The Hidden Costs of Tokenization: A Comparative Analysis
Different AI model families use various tokenizers, but there’s been limited analysis on how the tokenization process varies across these tokenizers. This article explores whether all tokenizers result in the same number of tokens for a given input text and examines the practical implications of tokenization variability, focusing on OpenAI’s GPT-4o and Anthropic’s Claude 3.5 Sonnet.
API Pricing Comparison
As of June 2024, both models have competitive pricing structures. Claude 3.5 Sonnet offers a 40% lower cost for input tokens compared to GPT-4o, while their output token costs are identical. However, experiments revealed that running tests with GPT-4o was cheaper than with Claude 3.5 Sonnet on a fixed set of prompts.
The Hidden ‘Tokenizer Inefficiency’
The discrepancy in costs stems from Anthropic’s tokenizer breaking down input into more tokens than OpenAI’s tokenizer. For identical prompts, Anthropic models produce considerably more tokens, offsetting the savings from lower input token costs and leading to higher overall costs in practical use cases. This ‘tokenizer inefficiency’ significantly impacts costs and context window utilization.
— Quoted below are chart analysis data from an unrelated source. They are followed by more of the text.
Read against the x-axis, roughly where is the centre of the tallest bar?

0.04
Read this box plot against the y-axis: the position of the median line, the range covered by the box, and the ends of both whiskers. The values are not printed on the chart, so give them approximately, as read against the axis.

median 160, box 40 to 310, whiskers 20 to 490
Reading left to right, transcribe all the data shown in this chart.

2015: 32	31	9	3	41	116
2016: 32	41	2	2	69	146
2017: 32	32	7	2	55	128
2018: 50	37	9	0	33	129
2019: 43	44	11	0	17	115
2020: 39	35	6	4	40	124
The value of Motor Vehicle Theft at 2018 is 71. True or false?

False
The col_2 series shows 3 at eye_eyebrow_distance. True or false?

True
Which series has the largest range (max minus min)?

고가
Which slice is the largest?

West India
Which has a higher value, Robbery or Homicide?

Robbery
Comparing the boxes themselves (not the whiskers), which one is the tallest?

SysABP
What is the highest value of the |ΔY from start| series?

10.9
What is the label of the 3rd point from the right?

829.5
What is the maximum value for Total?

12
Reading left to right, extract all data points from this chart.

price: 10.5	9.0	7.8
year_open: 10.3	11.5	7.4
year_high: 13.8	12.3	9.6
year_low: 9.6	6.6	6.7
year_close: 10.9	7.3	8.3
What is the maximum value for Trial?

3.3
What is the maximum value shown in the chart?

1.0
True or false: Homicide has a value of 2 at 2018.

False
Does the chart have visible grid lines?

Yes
Domain-Dependent Tokenization Inefficiency
Different content types are tokenized differently by Anthropic’s tokenizer, leading to varying levels of increased token counts compared to OpenAI’s models. Tests on English articles, Python code, and mathematical content showed:
- English articles: Claude’s tokenizer produced approximately 16% more tokens than GPT-4o
- Python code: Claude generated 30% more tokens
- Math content: 21% more tokens
The variation occurs because technical content, such as code and mathematical equations, contains patterns and symbols that Anthropic’s tokenizer fragments into smaller pieces, resulting in higher token counts.
Practical Implications Beyond Cost
The tokenizer inefficiency also affects context window utilization. Although Anthropic models have a larger advertised context window (200K tokens) compared to OpenAI’s (128K tokens), the effective usable token space may be smaller due to verbosity.
Tokenizer Implementation
GPT models use Byte Pair Encoding (BPE), specifically the o200k_base tokenizer. In contrast, Anthropic’s tokenizer details are not readily available, though it’s known to have fewer token variations (65,000) compared to GPT-4 (100,261).
Key Takeaways
- Anthropic’s competitive pricing comes with hidden costs due to tokenizer inefficiency.
- The degree of tokenizer inefficiency varies significantly across content domains, with technical content being more affected.
- The effective context window size may differ from advertised sizes due to tokenizer verbosity.
Understanding these differences is crucial for businesses processing large volumes of text when evaluating the true cost of deploying AI models.